The Road Access Act was passed in 1978 to address confrontations that may arise between neighbours who use private roads to reach their property and neighbours who own the private roads. The Honourable Mr. D. McKeough introduced the legislation stating that the government intended “to prevent the arbitrary closing of private roads, especially in cottage country where owners or tenants are totally dependent on these roads for access to their property.” The Act is a short statute containing only eight sections but the court decisions over the years have not always been clear and helpful. In 2007, two decisions have been decided by the Ontario Court of Appeal providing authoritative meaning to the Act. The Act applies to prevent a property from being landlocked. The Court of Appeal has held that, where there is an “alternate road access” to the property, the second road access may be closed by the owner. A user may have only one road access over the owner’s property.
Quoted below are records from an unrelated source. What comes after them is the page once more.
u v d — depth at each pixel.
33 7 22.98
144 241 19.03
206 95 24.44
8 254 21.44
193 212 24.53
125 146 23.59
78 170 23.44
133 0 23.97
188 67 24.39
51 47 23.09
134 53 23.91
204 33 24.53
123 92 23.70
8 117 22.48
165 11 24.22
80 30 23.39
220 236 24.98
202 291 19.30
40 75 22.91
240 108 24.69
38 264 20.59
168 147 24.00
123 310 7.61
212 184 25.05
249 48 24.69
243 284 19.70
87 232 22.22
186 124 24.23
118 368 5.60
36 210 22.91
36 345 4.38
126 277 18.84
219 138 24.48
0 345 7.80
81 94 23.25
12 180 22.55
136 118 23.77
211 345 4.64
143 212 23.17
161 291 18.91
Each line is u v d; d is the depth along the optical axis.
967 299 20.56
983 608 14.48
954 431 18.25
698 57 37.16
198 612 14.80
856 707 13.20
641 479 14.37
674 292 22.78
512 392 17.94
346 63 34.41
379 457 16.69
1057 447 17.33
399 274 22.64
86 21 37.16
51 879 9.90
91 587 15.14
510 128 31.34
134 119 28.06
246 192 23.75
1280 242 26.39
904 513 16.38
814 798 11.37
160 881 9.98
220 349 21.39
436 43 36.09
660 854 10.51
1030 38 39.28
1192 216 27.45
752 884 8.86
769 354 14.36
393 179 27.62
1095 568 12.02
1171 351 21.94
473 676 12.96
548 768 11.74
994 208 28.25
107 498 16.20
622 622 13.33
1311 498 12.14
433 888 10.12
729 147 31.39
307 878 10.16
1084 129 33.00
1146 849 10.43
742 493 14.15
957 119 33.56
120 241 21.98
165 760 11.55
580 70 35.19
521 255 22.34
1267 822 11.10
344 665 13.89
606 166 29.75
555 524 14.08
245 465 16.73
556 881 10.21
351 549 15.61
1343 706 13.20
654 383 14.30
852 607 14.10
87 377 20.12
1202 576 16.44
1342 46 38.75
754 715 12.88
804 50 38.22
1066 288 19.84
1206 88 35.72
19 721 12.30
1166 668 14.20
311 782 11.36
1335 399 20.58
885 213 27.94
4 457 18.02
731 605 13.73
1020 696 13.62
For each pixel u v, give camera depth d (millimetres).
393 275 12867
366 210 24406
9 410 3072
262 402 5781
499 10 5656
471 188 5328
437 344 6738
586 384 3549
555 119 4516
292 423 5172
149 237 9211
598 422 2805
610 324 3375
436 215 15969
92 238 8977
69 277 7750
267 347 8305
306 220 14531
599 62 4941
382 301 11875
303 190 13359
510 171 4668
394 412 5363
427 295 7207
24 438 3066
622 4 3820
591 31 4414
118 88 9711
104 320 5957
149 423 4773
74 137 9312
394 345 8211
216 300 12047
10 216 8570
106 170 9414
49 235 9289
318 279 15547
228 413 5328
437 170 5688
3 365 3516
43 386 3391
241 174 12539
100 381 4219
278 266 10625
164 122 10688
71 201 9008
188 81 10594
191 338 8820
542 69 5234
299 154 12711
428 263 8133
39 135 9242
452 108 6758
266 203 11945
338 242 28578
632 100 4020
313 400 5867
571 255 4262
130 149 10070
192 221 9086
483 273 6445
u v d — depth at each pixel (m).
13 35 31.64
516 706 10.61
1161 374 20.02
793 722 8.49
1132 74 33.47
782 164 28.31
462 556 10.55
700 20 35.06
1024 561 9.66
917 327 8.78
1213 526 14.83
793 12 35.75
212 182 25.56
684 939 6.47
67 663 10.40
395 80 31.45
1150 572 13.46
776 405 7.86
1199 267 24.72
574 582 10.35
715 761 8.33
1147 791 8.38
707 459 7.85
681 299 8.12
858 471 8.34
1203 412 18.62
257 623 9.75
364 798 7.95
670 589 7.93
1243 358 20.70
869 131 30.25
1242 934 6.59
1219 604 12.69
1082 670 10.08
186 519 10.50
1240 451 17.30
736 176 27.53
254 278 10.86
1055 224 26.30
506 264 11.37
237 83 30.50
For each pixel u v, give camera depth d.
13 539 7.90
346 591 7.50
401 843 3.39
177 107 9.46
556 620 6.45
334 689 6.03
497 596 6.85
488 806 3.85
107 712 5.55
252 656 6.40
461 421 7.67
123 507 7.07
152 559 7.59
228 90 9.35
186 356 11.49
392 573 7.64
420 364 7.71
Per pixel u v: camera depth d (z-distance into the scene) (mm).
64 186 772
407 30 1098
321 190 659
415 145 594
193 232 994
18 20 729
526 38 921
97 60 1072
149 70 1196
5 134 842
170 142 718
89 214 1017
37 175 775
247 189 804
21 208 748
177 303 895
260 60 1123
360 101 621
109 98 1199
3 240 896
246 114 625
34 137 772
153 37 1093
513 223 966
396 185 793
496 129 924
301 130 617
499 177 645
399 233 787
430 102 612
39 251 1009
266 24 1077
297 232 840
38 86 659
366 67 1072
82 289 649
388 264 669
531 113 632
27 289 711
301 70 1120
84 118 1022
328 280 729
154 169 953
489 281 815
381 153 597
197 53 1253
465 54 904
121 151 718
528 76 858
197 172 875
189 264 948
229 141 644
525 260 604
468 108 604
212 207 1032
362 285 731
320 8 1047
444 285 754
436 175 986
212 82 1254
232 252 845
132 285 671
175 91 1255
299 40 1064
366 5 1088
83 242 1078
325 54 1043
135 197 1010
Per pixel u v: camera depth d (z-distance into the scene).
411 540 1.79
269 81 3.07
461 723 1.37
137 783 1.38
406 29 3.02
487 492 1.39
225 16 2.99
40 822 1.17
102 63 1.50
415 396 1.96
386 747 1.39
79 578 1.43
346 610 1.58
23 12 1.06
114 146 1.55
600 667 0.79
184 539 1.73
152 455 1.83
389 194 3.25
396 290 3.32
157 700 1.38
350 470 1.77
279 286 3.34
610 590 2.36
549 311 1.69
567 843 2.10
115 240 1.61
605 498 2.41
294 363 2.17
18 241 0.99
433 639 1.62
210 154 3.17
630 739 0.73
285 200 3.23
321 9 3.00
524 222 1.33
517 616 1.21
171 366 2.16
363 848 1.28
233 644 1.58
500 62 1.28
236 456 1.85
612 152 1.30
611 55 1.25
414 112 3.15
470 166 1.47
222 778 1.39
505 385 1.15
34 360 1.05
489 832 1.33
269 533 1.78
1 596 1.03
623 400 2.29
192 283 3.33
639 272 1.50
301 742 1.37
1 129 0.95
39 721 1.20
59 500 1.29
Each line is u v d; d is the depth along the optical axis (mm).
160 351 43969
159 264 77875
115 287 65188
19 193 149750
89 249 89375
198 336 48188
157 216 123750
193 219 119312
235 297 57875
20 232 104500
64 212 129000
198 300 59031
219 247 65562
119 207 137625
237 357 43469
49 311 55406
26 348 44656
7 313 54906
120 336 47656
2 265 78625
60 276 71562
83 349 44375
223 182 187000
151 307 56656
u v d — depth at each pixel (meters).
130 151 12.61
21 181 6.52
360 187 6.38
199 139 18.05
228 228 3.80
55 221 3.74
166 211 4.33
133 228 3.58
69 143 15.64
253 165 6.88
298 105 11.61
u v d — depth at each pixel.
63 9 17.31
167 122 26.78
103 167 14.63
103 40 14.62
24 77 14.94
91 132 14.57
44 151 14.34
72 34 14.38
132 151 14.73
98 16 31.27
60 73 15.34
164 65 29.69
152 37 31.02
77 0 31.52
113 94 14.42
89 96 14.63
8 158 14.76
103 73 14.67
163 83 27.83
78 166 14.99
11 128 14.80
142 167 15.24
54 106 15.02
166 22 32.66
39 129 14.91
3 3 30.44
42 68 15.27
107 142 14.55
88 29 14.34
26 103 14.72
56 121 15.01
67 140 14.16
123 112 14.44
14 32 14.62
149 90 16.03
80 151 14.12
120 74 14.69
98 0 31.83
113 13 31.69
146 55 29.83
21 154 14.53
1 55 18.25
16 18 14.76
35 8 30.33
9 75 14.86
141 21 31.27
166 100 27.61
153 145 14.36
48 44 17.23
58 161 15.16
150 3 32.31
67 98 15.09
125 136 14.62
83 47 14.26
The Court made it clear that the alternate road access must be a usable, existing road. For example, it cannot be a road that has been abandoned for 40 or 50 years and has become overgrown with brush, and it cannot be an unopened road allowance, of which there are many in cottage counrty.
The Court also emphasized that the Act confers on users of an access road only a very limited, temporary right to use the road. The Court adopted, with approval, the following summary from a trial judgment describing this limited statutory right:
“In the end, and in the narrow situations to which it does apply, it creates no proprietary right or interest in the land over which the access road passes. It provides an interim status to the access user whereby the access user is immunized from an action in trespass when travelling on the access road in a motor vehicle for purposes of access only (see Deluca; Cook’s Road Maintenance). He or she may not walk on it, use it for their own purposes (except vehicular passage for access purposes only), play on it, or disrupt it. The access user cannot grant the use of the road to others. The access user cannot convey any right to the road on a sale of the parcel of land; Whitmell v. Ritchie, supra. The Road Access Act does not affect property rights, but subjects them to the continued limited use of the road unless and until the owner obtains, after proper notice and hearing, a court order closing the road on whatever conditions are imposed; Cooks Road Maintenance, at para. 45. And, if another access road is subsequently provided, the access user’s continuing status under s. 2 ceases because alternate access would then exist.”